On the regulatory front one cannot avoid but start by acknowledging the market impact of the obligations set forth in the FuelEU Maritime and ReFuelEU Aviation Regulations, effective as from 1 January, which are each expected to create roughly a million tonnes of extra demand of waste-based and advanced biofuel this year.
That is only the beginning as the mandates (GHG reduction and incorporation of renewable fuels, respectively) will increase on a yearly basis.

These increases of final product will be definitely helped by the proposed revision of Annex IX of the Renewable Energy Directive, which is adding a number of novel feedstocks to the EU eligibility list, most notably intermediate crops, including cover crops, which are particularly promising given the significant potential volumes at stake and their optimal physical properties for the purposes of biofuels production.
The transposition deadline of the Annex IX revision expires on 14 September and for it to properly work and drive additional feedstock volumes to the market, the European Commission is expected to deliver sound regulatory guidance on how to apply the conditionality on cover crops (that is, detailing how cover crops can be grown and harvested for the purposes of RED compliance) and equally importantly, further improving the EU biofuels certification system to, among other issues, meet the inherent challenges of certifying cover crops, which are physically identical as conventional crops.

New legislation



The Commission will deliver on these two topics in a widely awaited implementing act due in the first half of this year.
We expect a draft of this secondary legislation to see the light roughly at the same time as the Commission agrees with member states the final date on which the union database for biofuels (UDB) becomes entirely operational, thus bringing a new layer of transparency and traceability to the market.

This year also marks the beginning in earnest of the second Von der Leyen Commission, whose regulatory output will be somewhat conditioned by the Draghi Report, which dictates that the new European agenda should aim to decarbonize at the same time as reindustrialise.
This dichotomy will have wide-ranging consequences.

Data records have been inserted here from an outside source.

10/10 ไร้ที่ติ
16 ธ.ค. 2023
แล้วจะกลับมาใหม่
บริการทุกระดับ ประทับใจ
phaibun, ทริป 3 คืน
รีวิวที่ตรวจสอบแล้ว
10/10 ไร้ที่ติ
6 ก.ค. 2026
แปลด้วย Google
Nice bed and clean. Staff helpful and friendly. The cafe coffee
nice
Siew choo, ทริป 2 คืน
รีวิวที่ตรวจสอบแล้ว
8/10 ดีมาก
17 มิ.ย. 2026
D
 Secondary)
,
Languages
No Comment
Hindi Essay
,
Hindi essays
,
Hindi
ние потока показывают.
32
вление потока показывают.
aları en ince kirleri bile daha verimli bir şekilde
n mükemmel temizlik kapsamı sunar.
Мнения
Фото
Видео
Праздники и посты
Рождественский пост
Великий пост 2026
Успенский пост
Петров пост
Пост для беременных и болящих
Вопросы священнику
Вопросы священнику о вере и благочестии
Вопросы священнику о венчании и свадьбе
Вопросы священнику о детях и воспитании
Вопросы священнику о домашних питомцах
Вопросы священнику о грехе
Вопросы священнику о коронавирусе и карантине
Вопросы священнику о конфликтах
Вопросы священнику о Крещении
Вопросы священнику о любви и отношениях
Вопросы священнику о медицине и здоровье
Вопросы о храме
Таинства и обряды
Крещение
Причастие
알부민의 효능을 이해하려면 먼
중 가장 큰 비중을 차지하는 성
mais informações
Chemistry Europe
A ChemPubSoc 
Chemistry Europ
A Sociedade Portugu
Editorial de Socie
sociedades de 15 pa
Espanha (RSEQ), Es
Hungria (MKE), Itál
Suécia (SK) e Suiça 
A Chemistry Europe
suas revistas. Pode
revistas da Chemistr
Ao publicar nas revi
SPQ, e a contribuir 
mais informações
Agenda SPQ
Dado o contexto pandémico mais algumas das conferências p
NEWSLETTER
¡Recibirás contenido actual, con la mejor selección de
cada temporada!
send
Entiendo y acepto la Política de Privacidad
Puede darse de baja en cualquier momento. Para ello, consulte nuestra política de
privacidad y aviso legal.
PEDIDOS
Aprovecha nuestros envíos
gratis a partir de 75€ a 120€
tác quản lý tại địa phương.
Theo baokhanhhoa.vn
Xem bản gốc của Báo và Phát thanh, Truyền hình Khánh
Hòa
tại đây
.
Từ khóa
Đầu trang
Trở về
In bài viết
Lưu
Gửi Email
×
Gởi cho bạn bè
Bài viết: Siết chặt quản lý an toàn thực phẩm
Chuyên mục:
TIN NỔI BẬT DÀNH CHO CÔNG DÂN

Most pieces of legislation affecting our industry will be revised before this term ends on 2029, from the REDIII to the maritime and aviation regulations, to the CO2 emission standards for cars, vans and heavy-duty vehicles.
The system of promotion of renewable fuels will be once again up for grabs and our industry has a clear idea of what is needed to end past conceptual mistakes - ambitious targets should be coupled with made in EU provisions.
It simply cannot be no more that the EU system promotes first and foremost third-country production to the detriment of the domestic industry.
Trade defence measures are not enough – we need a fundamental policy change, and its seed is being planted at the moment as preparatory work on legislative revisions is timidly starting.

Speaking about fundamental conceptual shifts, the EU’s approach to the promotion of electromobility will also be readdressed following Draghi’s indications – the industry at large is working hard to prove that carbon-neutral fuels including biodiesel have a major role to play in the decarbonisation of the road transport sector well beyond 2035.
EU institutions will need to display cool-headed pragmatism when revising CO2 emission standards, starting already this year as well, and deliver a truly technologically neutral solution that integrates our decarbonisation potential.